> [Questions]:
A. From the passage on Lampard and Mourinho, copy everything from "Mourinho’s influence on" down to "more his approach.".
B. In the passage on Lampard and Mourinho, which club was Mourinho managing when Lampard lost his mother?

> [Document segment]:
────────

Mourinho’s influence on the sport, in contrast perhaps to his own reputation, continues to blossom. “He’s managed top clubs and he’s an influential manager,” Lampard says. “He’s brought change and uplift in players and individuals. When you work with people like José they leave an imprint on you. If you want to be a manager you try to take in that knowledge.”

The 40-year-old, given his first job in management by Derby in May, cannot think of anything specific that he has copied from the Portuguese. “I didn’t go home and log things but of course some things stick with you,” he says. “I wouldn’t think it was the detail, it was more his approach.

“There are things you like and things you don’t like in every manager. Certainly I took a bit from him on the mental side. Because at the time it felt like he really made me improve on the pitch and how I felt about the game, improved my confidence.”

Like many of the players who were part of Mourinho’s first title-winning team at Chelsea, Lampard still has a strong relationship with his former manager. Last week Lampard’s wife, Christine, gave birth to the couple’s first child, a girl named Patricia after her paternal grandmother, who died in 2008, and Mourinho was among those who called to congratulate him.

“He’s strong on family. He was always like that as a manager,” Lampard says. “He was fantastic for me when I lost my mother actually. He was at Inter at the time and he was ringing me regularly. And it’s things like that you don’t forget. Whether he’s managing here or there, and you see what’s in the press, you actually remember the person, and those little things he did with me were very special.”

Derby are two points off the top of the Championship having won four of their six league games, with Lampard having made an impressive start to his managerial career. But Mourinho, who is in his third season at Old Trafford having famously never managed to stay at any club for four, has also taught him about the fragility of managerial success. “Of course in management we know we’re all sackable at any moment. I am, he is, every manager is,” he says.

“Any manager who goes beyond three years now, they are probably the exception to the rule. We can easily look at José Mourinho’s career but then you can look at other managers’ careers and a lot of them don’t go beyond three years. I don’t think it’s anywhere near specific to José. If people want to say it’s because he works so hard and pushes his players so much, well he should work hard and he should push them. That’s what management is about.”

────────

> [Supplied information]:
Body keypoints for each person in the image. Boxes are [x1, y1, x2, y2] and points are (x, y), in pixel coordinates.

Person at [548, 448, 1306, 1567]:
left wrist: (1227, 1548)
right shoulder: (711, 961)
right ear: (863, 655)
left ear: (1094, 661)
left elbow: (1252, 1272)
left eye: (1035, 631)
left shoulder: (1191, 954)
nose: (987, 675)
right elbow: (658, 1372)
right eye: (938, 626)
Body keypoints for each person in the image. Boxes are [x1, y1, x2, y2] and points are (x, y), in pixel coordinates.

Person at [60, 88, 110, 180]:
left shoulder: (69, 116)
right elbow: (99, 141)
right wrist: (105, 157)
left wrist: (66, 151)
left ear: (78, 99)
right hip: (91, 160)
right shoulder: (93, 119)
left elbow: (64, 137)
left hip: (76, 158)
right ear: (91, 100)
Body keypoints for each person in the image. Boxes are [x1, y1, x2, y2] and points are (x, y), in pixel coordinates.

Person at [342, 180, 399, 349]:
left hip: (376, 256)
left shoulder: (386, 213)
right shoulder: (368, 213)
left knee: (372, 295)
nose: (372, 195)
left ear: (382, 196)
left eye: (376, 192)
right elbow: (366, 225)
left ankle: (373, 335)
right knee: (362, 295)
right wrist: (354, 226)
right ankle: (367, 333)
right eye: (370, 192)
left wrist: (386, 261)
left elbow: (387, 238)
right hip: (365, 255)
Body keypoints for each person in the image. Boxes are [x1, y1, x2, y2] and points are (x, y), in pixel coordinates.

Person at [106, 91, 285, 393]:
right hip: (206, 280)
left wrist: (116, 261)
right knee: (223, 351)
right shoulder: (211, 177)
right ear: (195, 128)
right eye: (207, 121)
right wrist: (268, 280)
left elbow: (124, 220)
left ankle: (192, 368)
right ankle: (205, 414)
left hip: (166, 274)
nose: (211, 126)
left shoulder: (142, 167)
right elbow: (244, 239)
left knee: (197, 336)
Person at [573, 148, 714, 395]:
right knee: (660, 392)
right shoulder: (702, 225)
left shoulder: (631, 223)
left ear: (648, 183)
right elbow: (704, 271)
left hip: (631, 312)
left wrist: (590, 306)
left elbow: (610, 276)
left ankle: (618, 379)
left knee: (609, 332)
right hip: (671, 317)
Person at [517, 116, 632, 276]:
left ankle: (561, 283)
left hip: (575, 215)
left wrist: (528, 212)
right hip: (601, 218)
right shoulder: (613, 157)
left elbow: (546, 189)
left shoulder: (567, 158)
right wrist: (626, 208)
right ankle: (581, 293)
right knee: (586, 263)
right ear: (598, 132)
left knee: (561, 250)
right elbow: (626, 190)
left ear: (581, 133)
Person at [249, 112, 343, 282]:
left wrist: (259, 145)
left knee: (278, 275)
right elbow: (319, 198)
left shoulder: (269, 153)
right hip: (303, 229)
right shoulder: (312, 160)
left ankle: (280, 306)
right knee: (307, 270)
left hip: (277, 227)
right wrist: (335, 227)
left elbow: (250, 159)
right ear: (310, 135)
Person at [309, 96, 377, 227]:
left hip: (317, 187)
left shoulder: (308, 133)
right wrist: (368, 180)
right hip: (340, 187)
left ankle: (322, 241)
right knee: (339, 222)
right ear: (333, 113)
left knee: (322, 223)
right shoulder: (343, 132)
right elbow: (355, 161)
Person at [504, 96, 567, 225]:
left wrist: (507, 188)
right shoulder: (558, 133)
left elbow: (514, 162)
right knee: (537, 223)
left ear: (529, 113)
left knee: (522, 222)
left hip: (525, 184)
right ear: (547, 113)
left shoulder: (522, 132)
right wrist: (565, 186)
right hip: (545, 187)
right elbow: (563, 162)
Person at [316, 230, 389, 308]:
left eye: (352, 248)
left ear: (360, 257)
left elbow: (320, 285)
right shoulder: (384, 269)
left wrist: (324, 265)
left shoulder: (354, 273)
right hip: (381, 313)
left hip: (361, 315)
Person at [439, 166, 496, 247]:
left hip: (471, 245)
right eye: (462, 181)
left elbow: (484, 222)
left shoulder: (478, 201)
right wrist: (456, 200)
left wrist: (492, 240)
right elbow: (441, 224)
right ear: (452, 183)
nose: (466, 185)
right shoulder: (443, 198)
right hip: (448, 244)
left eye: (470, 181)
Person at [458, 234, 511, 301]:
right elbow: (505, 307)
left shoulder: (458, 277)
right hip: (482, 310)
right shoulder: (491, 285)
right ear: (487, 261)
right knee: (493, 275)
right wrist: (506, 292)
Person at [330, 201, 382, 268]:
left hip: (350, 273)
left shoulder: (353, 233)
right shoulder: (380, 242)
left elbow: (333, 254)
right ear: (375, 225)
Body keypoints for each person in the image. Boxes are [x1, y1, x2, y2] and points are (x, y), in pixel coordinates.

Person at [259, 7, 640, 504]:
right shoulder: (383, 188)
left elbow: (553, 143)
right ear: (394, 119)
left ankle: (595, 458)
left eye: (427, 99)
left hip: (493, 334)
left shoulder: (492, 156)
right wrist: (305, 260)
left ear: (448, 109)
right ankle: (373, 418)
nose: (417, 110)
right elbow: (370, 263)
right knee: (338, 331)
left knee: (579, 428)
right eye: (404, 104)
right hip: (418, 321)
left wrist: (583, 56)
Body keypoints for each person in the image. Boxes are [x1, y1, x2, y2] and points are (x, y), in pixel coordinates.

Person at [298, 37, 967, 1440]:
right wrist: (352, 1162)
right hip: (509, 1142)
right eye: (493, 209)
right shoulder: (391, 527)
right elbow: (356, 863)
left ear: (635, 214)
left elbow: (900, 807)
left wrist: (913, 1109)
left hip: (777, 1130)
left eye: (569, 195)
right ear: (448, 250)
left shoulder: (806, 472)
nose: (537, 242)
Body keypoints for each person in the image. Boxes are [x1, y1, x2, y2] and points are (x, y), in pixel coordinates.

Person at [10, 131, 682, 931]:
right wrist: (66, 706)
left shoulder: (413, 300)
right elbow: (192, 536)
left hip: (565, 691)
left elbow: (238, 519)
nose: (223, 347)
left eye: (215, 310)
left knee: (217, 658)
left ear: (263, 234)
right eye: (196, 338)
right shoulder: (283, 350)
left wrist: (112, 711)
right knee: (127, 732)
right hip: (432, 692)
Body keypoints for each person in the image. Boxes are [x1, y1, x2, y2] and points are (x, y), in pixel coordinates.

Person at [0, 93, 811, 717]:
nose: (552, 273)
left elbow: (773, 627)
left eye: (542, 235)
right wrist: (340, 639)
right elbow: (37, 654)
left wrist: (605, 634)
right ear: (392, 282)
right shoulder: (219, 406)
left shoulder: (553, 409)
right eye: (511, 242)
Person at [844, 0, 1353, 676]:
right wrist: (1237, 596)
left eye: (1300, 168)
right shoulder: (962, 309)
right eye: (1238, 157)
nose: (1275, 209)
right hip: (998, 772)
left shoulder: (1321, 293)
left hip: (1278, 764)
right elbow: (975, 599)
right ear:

────────

> [List of answers]:
A.
Mourinho’s influence on the sport, in contrast perhaps to his own reputation, continues to blossom. “He’s managed top clubs and he’s an influential manager,” Lampard says. “He’s brought change and uplift in players and individuals. When you work with people like José they leave an imprint on you. If you want to be a manager you try to take in that knowledge.”

The 40-year-old, given his first job in management by Derby in May, cannot think of anything specific that he has copied from the Portuguese. “I didn’t go home and log things but of course some things stick with you,” he says. “I wouldn’t think it was the detail, it was more his approach.

B. Inter